Extracted page text data
====

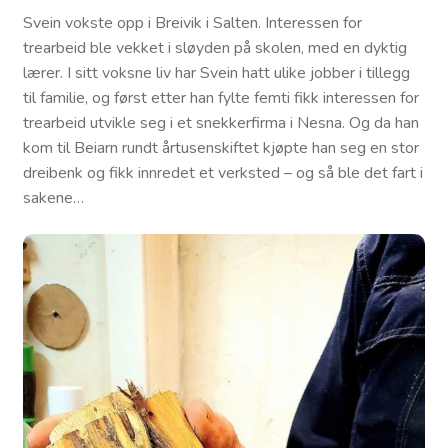
Svein vokste opp i Breivik i Salten. Interessen for
trearbeid ble vekket i sløyden på skolen, med en dyktig
lærer. I sitt voksne liv har Svein hatt ulike jobber i tillegg
til familie, og først etter han fylte femti fikk interessen for
trearbeid utvikle seg i et snekkerfirma i Nesna. Og da han
kom til Beiarn rundt årtusenskiftet kjøpte han seg en stor
dreibenk og fikk innredet et verksted – og så ble det fart i
sakene…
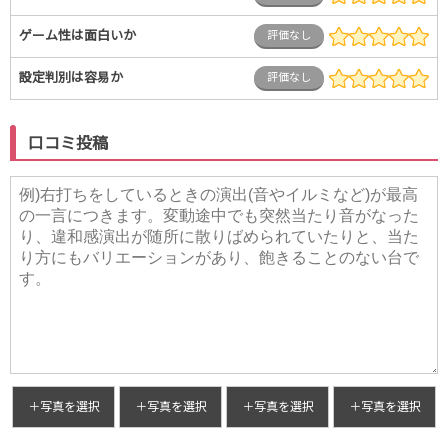
ゲーム性は面白いか
評価なし
設定判別は容易か
評価なし
口コミ投稿
＋写真を選択
＋写真を選択
＋写真を選択
＋写真を選択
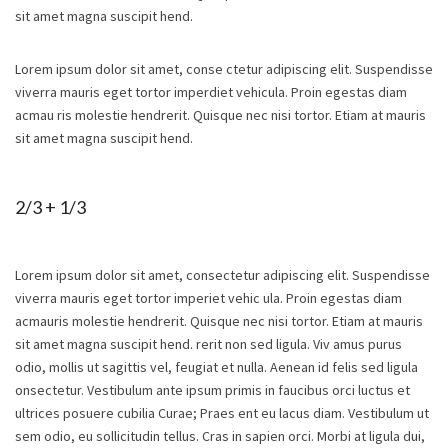
sit amet magna suscipit hend.
Lorem ipsum dolor sit amet, conse ctetur adipiscing elit. Suspendisse
viverra mauris eget tortor imperdiet vehicula. Proin egestas diam
acmau ris molestie hendrerit. Quisque nec nisi tortor. Etiam at mauris
sit amet magna suscipit hend.
2/3 + 1/3
Lorem ipsum dolor sit amet, consectetur adipiscing elit. Suspendisse
viverra mauris eget tortor imperiet vehic ula. Proin egestas diam
acmauris molestie hendrerit. Quisque nec nisi tortor. Etiam at mauris
sit amet magna suscipit hend. rerit non sed ligula. Viv amus purus
odio, mollis ut sagittis vel, feugiat et nulla. Aenean id felis sed ligula
onsectetur. Vestibulum ante ipsum primis in faucibus orci luctus et
ultrices posuere cubilia Curae; Praes ent eu lacus diam. Vestibulum ut
sem odio, eu sollicitudin tellus. Cras in sapien orci. Morbi at ligula dui,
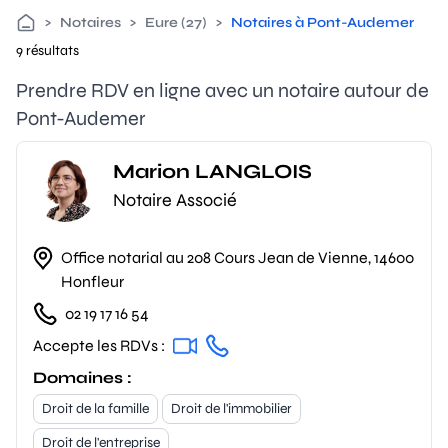
>
Notaires
>
Eure (27)
>
Notaires à Pont-Audemer
9 résultats
Prendre RDV en ligne avec un notaire autour de
Pont-Audemer
Marion LANGLOIS
Notaire Associé
Office notarial au 208 Cours Jean de Vienne, 14600
Honfleur
02 19 17 16 54
Accepte les RDVs :
Domaines :
Droit de la famille
Droit de l'immobilier
Droit de l'entreprise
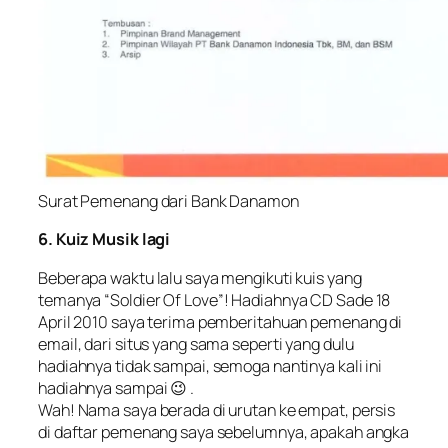
Surat Pemenang dari Bank Danamon
6. Kuiz Musik lagi
Beberapa waktu lalu saya mengikuti kuis yang
temanya “
Soldier Of Love
”! Hadiahnya CD Sade 18
April 2010 saya terima pemberitahuan pemenang di
email, dari situs yang sama seperti yang dulu
hadiahnya tidak sampai, semoga nantinya kali ini
hadiahnya sampai 😉 .
Wah! Nama saya berada di urutan ke empat, persis
di daftar pemenang saya sebelumnya, apakah angka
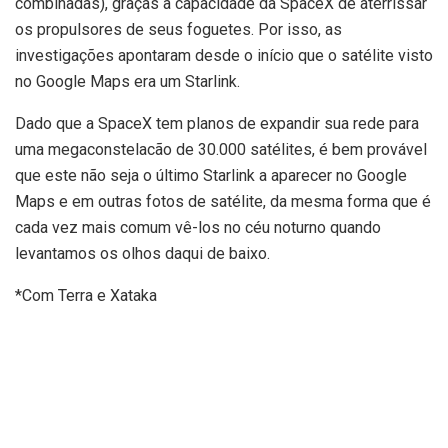
combinadas), graças à capacidade da SpaceX de aterrissar
os propulsores de seus foguetes. Por isso, as
investigações apontaram desde o início que o satélite visto
no Google Maps era um Starlink.
Dado que a SpaceX tem planos de expandir sua rede para
uma megaconstelacão de 30.000 satélites, é bem provável
que este não seja o último Starlink a aparecer no Google
Maps e em outras fotos de satélite, da mesma forma que é
cada vez mais comum vê-los no céu noturno quando
levantamos os olhos daqui de baixo.
*Com Terra e Xataka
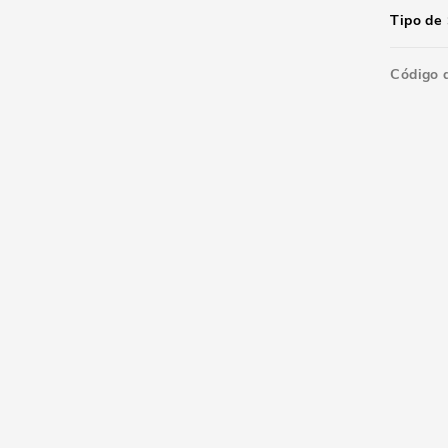
Tipo de 
Código 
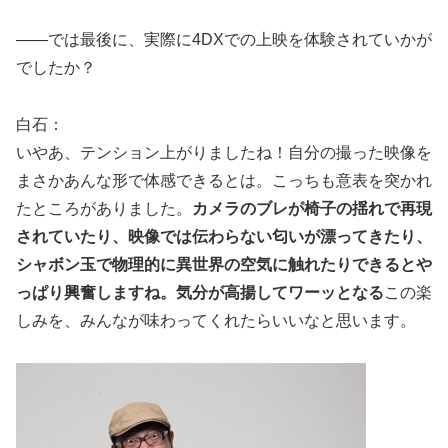
――では最後に、実際に4DXでの上映を体験されていかが
でしたか？
白石：
いやあ、テンション上がりましたね！自分の撮った映像を
まさかあんな形で体感できるとは。こっちも意表を突かれ
たところがありました。
カメラのブレが椅子の揺れで再現
されていたり、映像では伝わらない匂いが漂ってきたり、
シャボン玉で物理的に異世界の空気に触れたりできるとや
っぱり興奮しますね。気分が高揚してワーッとなる
この楽
しみを、みんなが味わってくれたらいいなと思います。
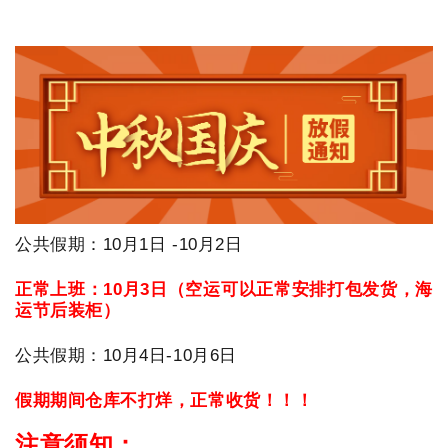
公共假期：10月1日 -10月2日
正常上班：10月3日（空运可以正常安排打包发货，海
运节后装柜）
公共假期：10月4日-10月6日
假期期间仓库不打烊，正常收货！！！
注意须知：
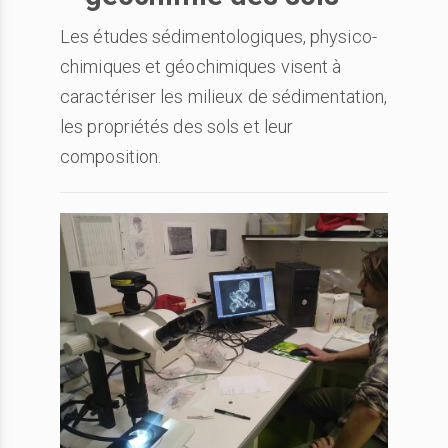
Les études sédimentologiques, physico-
chimiques et géochimiques visent à
caractériser les milieux de sédimentation,
les propriétés des sols et leur
composition.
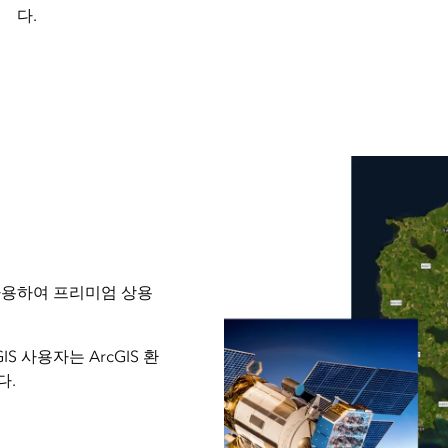
다.
 앱을 사용하여 프리미엄 상용
 사용자는 ArcGIS 환
다.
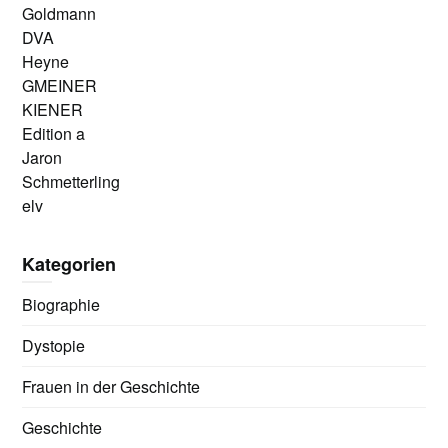
Goldmann
DVA
Heyne
GMEINER
KIENER
Edition a
Jaron
Schmetterling
elv
Kategorien
Biographie
Dystopie
Frauen in der Geschichte
Geschichte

====

#### [Brief]
The entries are to be written out in full and exactly, apart from the pictures.

#### [Answer to the problem]
Svein vokste opp i Breivik i Salten. Interessen for
trearbeid ble vekket i sløyden på skolen, med en dyktig
lærer. I sitt voksne liv har Svein hatt ulike jobber i tillegg
til familie, og først etter han fylte femti fikk interessen for
trearbeid utvikle seg i et snekkerfirma i Nesna. Og da han
kom til Beiarn rundt årtusenskiftet kjøpte han seg en stor
dreibenk og fikk innredet et verksted – og så ble det fart i
sakene…
ゲーム性は面白いか
評価なし
設定判別は容易か
評価なし
口コミ投稿
＋写真を選択
＋写真を選択
＋写真を選択
＋写真を選択
sit amet magna suscipit hend.
Lorem ipsum dolor sit amet, conse ctetur adipiscing elit. Suspendisse
viverra mauris eget tortor imperdiet vehicula. Proin egestas diam
acmau ris molestie hendrerit. Quisque nec nisi tortor. Etiam at mauris
sit amet magna suscipit hend.
2/3 + 1/3
Lorem ipsum dolor sit amet, consectetur adipiscing elit. Suspendisse
viverra mauris eget tortor imperiet vehic ula. Proin egestas diam
acmauris molestie hendrerit. Quisque nec nisi tortor. Etiam at mauris
sit amet magna suscipit hend. rerit non sed ligula. Viv amus purus
odio, mollis ut sagittis vel, feugiat et nulla. Aenean id felis sed ligula
onsectetur. Vestibulum ante ipsum primis in faucibus orci luctus et
ultrices posuere cubilia Curae; Praes ent eu lacus diam. Vestibulum ut
sem odio, eu sollicitudin tellus. Cras in sapien orci. Morbi at ligula dui,
>
Notaires
>
Eure (27)
>
Notaires à Pont-Audemer
9 résultats
Prendre RDV en ligne avec un notaire autour de
Pont-Audemer
Marion LANGLOIS
Notaire Associé
Office notarial au 208 Cours Jean de Vienne, 14600
Honfleur
02 19 17 16 54
Accepte les RDVs :
Domaines :
Droit de la famille
Droit de l'immobilier
Droit de l'entreprise
Surat Pemenang dari Bank Danamon
6. Kuiz Musik lagi
Beberapa waktu lalu saya mengikuti kuis yang
temanya “
Soldier Of Love
”! Hadiahnya CD Sade 18
April 2010 saya terima pemberitahuan pemenang di
email, dari situs yang sama seperti yang dulu
hadiahnya tidak sampai, semoga nantinya kali ini
hadiahnya sampai 😉 .
Wah! Nama saya berada di urutan ke empat, persis
di daftar pemenang saya sebelumnya, apakah angka
combinadas), graças à capacidade da SpaceX de aterrissar
os propulsores de seus foguetes. Por isso, as
investigações apontaram desde o início que o satélite visto
no Google Maps era um Starlink.
Dado que a SpaceX tem planos de expandir sua rede para
uma megaconstelacão de 30.000 satélites, é bem provável
que este não seja o último Starlink a aparecer no Google
Maps e em outras fotos de satélite, da mesma forma que é
cada vez mais comum vê-los no céu noturno quando
levantamos os olhos daqui de baixo.
*Com Terra e Xataka
Tipo de 
Código 
――では最後に、実際に4DXでの上映を体験されていかが
でしたか？
白石：
いやあ、テンション上がりましたね！自分の撮った映像を
まさかあんな形で体感できるとは。こっちも意表を突かれ
たところがありました。
カメラのブレが椅子の揺れで再現
されていたり、映像では伝わらない匂いが漂ってきたり、
シャボン玉で物理的に異世界の空気に触れたりできるとや
っぱり興奮しますね。気分が高揚してワーッとなる
この楽
しみを、みんなが味わってくれたらいいなと思います。
公共假期：10月1日 -10月2日
正常上班：10月3日（空运可以正常安排打包发货，海
运节后装柜）
公共假期：10月4日-10月6日
假期期间仓库不打烊，正常收货！！！
注意须知：
Les études sédimentologiques, physico-
chimiques et géochimiques visent à
caractériser les milieux de sédimentation,
les propriétés des sols et leur
composition.
다.
 앱을 사용하여 프리미엄 상용
 사용자는 ArcGIS 환
다.
Goldmann
DVA
Heyne
GMEINER
KIENER
Edition a
Jaron
Schmetterling
elv
Kategorien
Biographie
Dystopie
Frauen in der Geschichte
Geschichte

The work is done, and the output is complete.